- Gerton Gerton
- Coordinates: 35°28′33″N 82°21′01″W﻿ / ﻿35.47583°N 82.35028°W
- Country: United States
- State: North Carolina
- County: Henderson County
- Named after: Gertrude Freeman

Area
- • Total: 3.72 sq mi (9.63 km^{2})
- • Land: 3.72 sq mi (9.63 km^{2})
- • Water: 0 sq mi (0.00 km^{2})
- Elevation: 2,782 ft (848 m)

Population (2020)
- • Total: 290
- • Density: 78/sq mi (30.1/km^{2})
- Time zone: UTC-5 (Eastern (EST))
- • Summer (DST): UTC-4 (EDT)
- ZIP code: 28735
- Area code: 828
- GNIS feature ID: 2628627
- FIPS code: 37-25900

= Gerton, North Carolina =

Gerton is an unincorporated community and census-designated place (CDP) in Henderson County, North Carolina, United States. As of the 2020 census, Gerton had a population of 290. It is part of the Asheville Metropolitan Statistical Area.
==History==
The area was first connected by a Drovers' road, a natural access into the interior of the Blue Ridge Mountains for drovers who were moving livestock, mostly flocks of turkeys and some geese, herds of hogs and some cattle in and out of the mountains to the markets. Established in 1798, it connected the area with Asheville, following on what is today U.S. Route 74A (US 74A). In 1883 the "Pump" Post Office was opened, named after a pump that supplied water off Bearwallow Mountain to the community in the valley. In 1902, the United States Post Office issued a new cancelling stamp for the post office, but had misspelled Pump as Rump. The residents, being both upset and embarrassed, decided to rename the community after a long-time and beloved school teacher in the community, Gertrude Freeman. However, having been known to be very shy and modest, it was decided to use a contraction of her name instead, Gerton.

==Geography==
The community is located along Gerton Highway (US 74A), 19.7 mi northeast of Hendersonville, along the banks of Hickory Creek, part of the Broad River watershed. It is 17 mi southeast of Asheville via US 74A.

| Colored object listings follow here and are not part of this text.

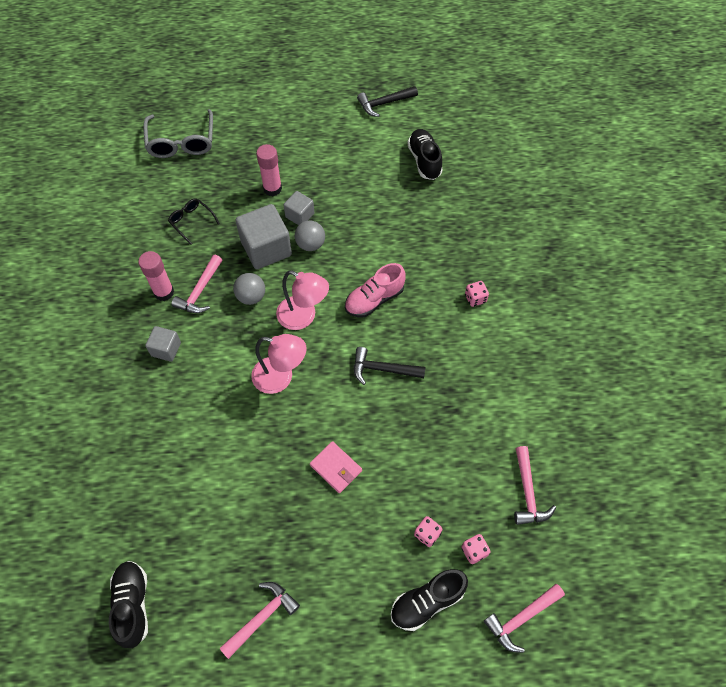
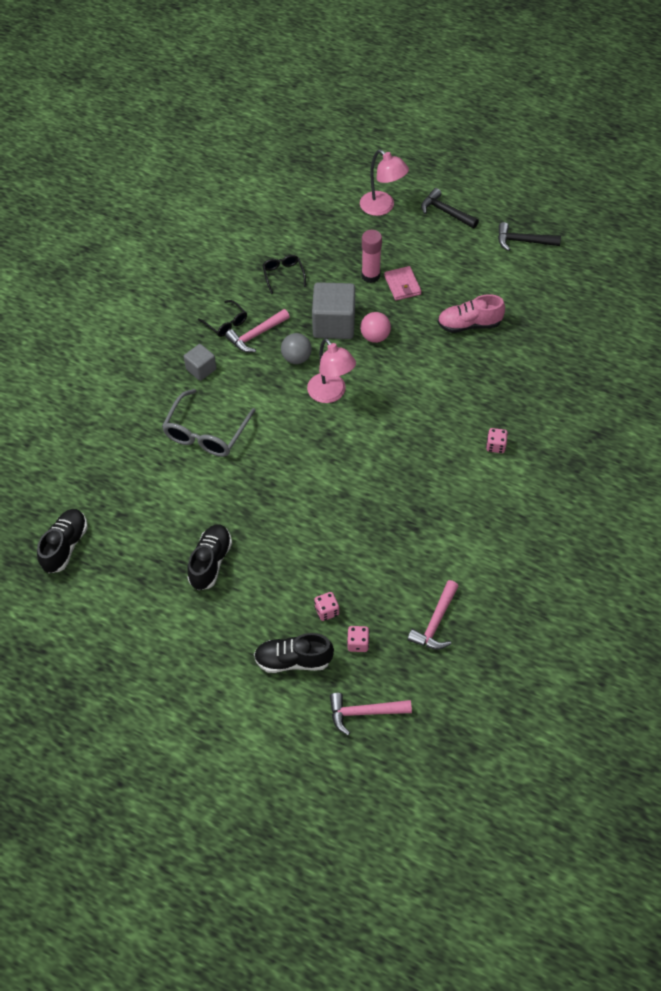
camera: 30 degrees right, 5 degrees down
pink glue stick [138,251,174,301] -> black glasses [198,300,247,337]
grey glasses [143,109,213,158] -> grey glasses moved to [162,389,256,457]
pink hammer [220,582,300,659] -> none
pink lamp [251,334,306,394] -> pink lamp moved to [360,150,409,216]
grey cube [284,191,314,225] -> none
grey ball [295,220,325,251] -> pink ball [360,312,391,343]
pink wallet [310,441,362,493] -> pink wallet moved to [384,266,421,301]
pink shoe [345,263,406,317] -> pink shoe moved to [438,294,505,333]
black hammer [354,347,425,385] -> black hammer moved to [421,188,479,229]
black shoe [407,129,443,180] -> black shoe moved to [188,524,232,590]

Just northeast of the town is the Florence Nature preserve, containing several miles of hiking trails, and connecting to other trails surrounding the town.

According to the U.S. Census Bureau, the Gerton CDP has an area of 9.8 sqkm, all land.

==Demographics==

Historical population
| Census | Pop. | Note | %± |
| 2020 | 290 |  | — |
U.S. Decennial Census

==Services==
Fire protection is provided by Gerton Fire and Rescue, which has a class 4 DOI rating.